**Work instructions**
Give the lines of the material below as a numbered list, without blank lines or the pictures.

---------- The records

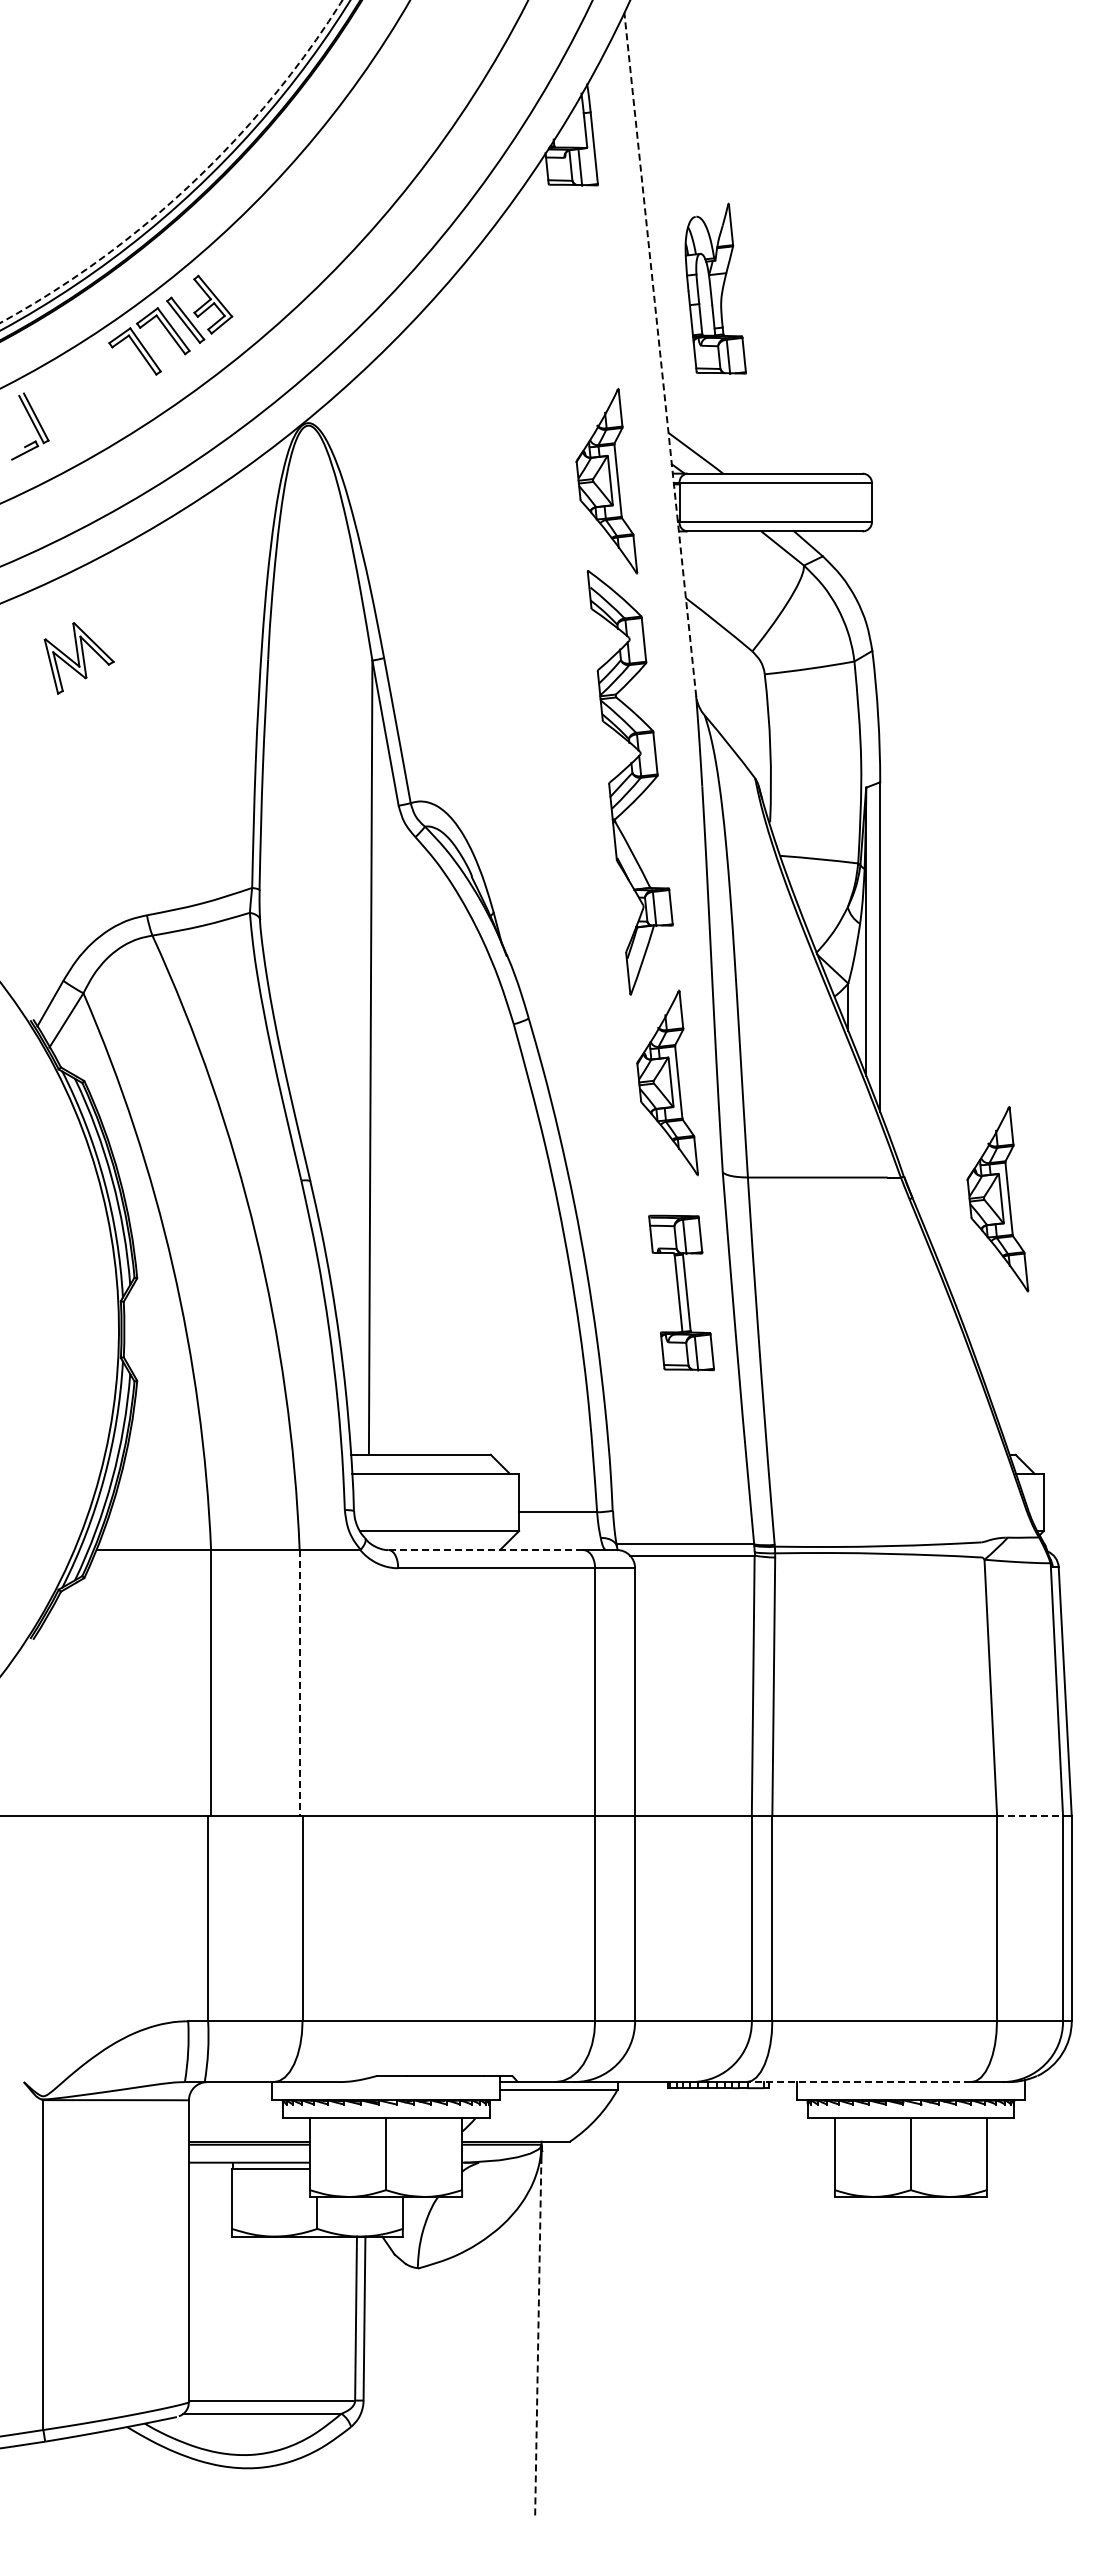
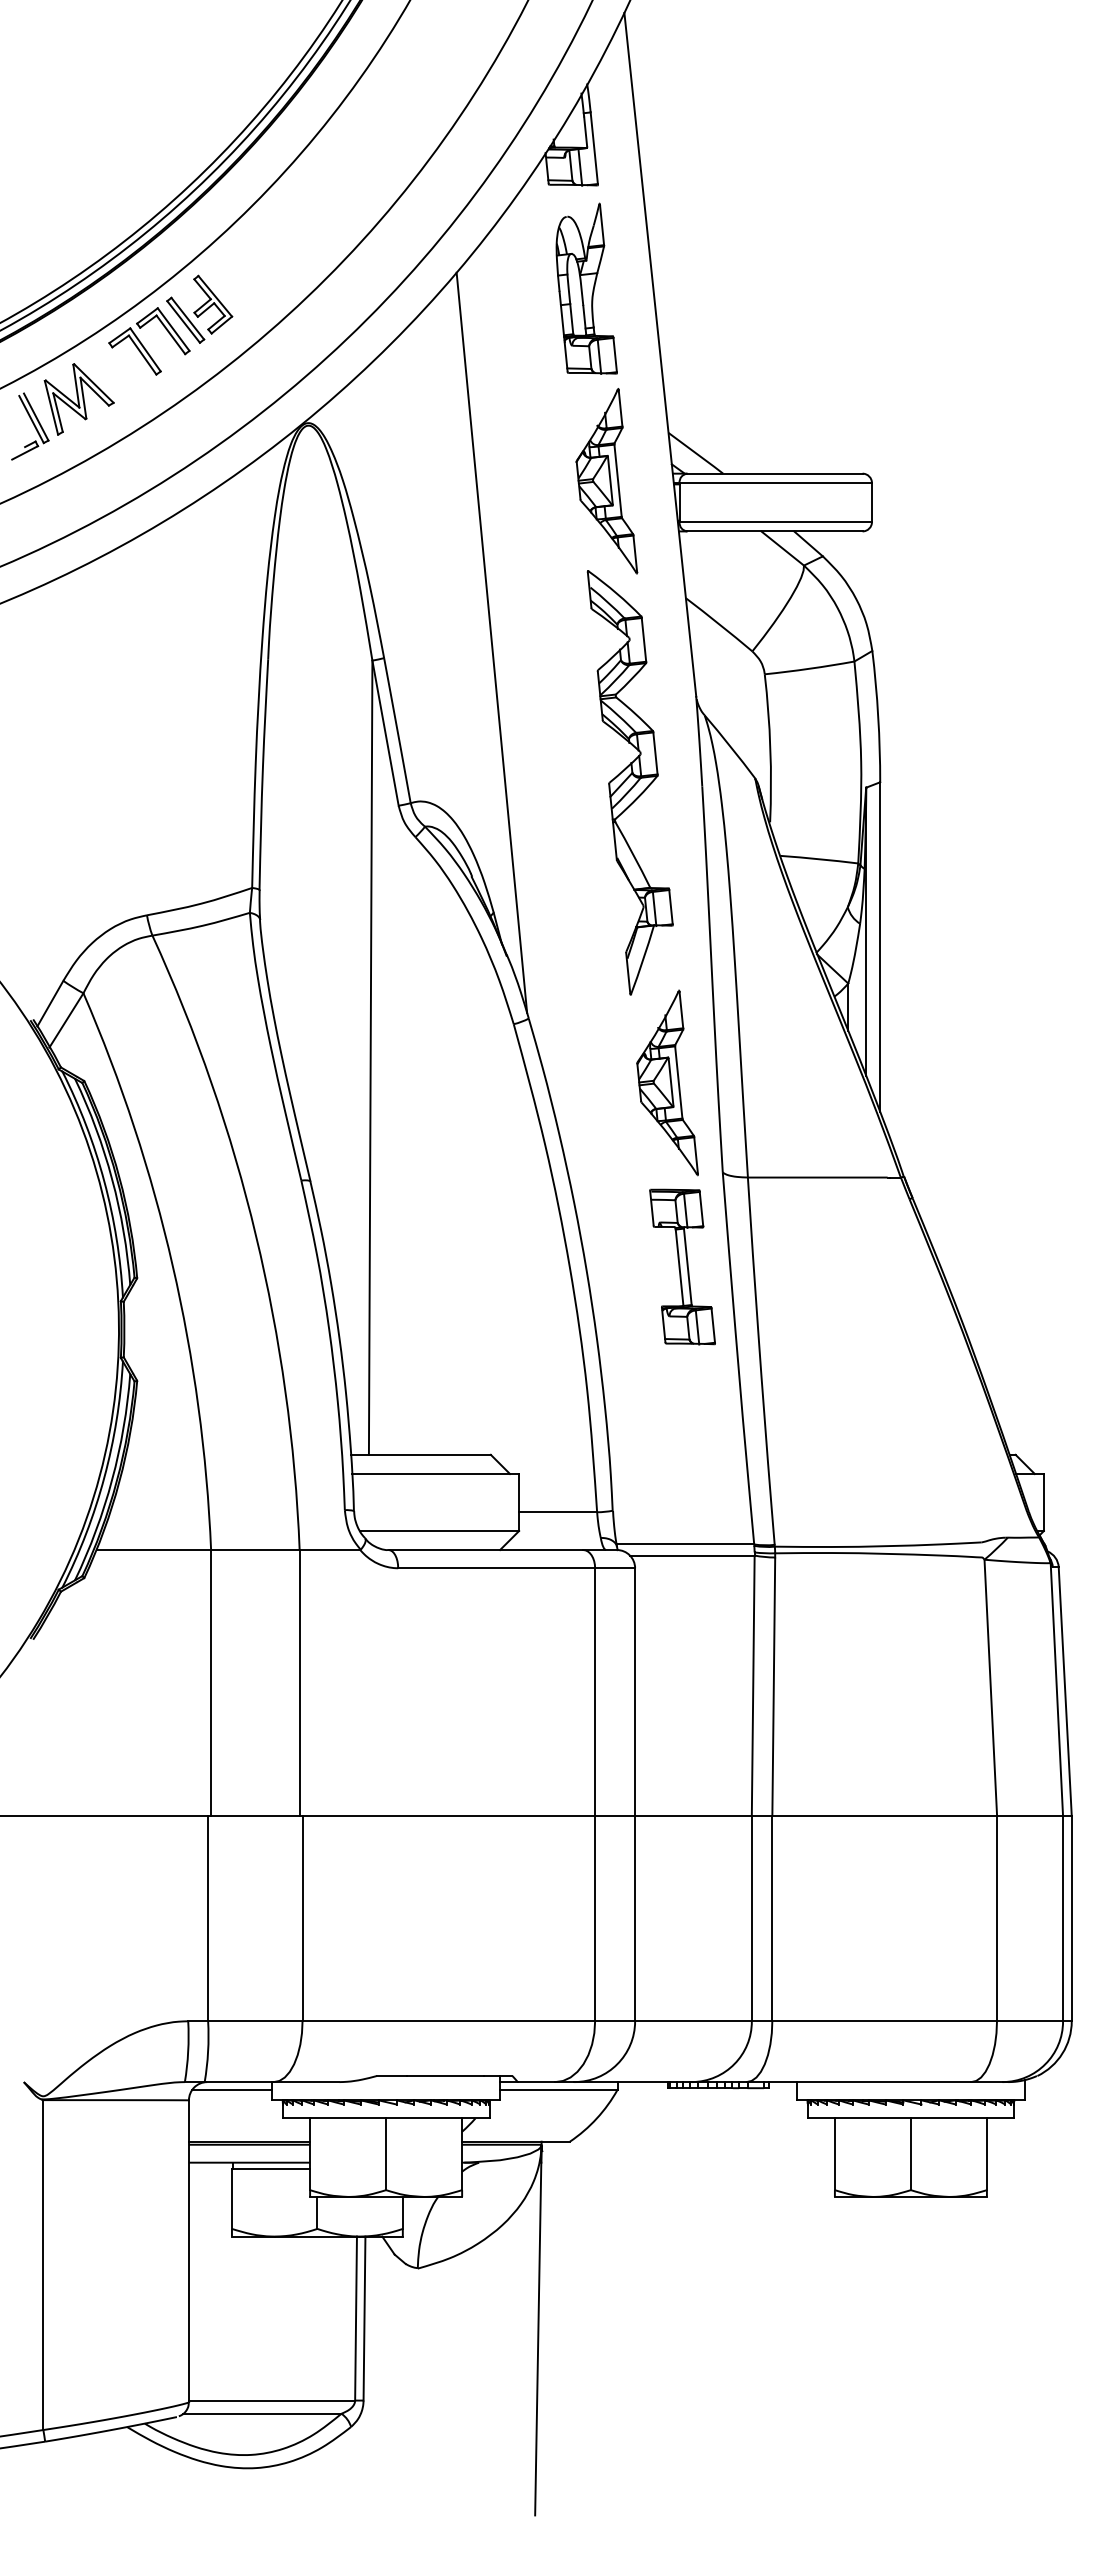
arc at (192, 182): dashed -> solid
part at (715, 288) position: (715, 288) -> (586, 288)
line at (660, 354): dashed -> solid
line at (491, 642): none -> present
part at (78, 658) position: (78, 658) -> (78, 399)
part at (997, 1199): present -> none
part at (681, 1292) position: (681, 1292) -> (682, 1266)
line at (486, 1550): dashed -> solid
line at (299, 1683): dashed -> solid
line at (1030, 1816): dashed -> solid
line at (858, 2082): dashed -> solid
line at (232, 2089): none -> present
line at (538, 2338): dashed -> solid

--------------------

**Reply to the exercise**
1. arc at (192, 182): dashed -> solid
2. part at (715, 288) position: (715, 288) -> (586, 288)
3. line at (660, 354): dashed -> solid
4. line at (491, 642): none -> present
5. part at (78, 658) position: (78, 658) -> (78, 399)
6. part at (997, 1199): present -> none
7. part at (681, 1292) position: (681, 1292) -> (682, 1266)
8. line at (486, 1550): dashed -> solid
9. line at (299, 1683): dashed -> solid
10. line at (1030, 1816): dashed -> solid
11. line at (858, 2082): dashed -> solid
12. line at (232, 2089): none -> present
13. line at (538, 2338): dashed -> solid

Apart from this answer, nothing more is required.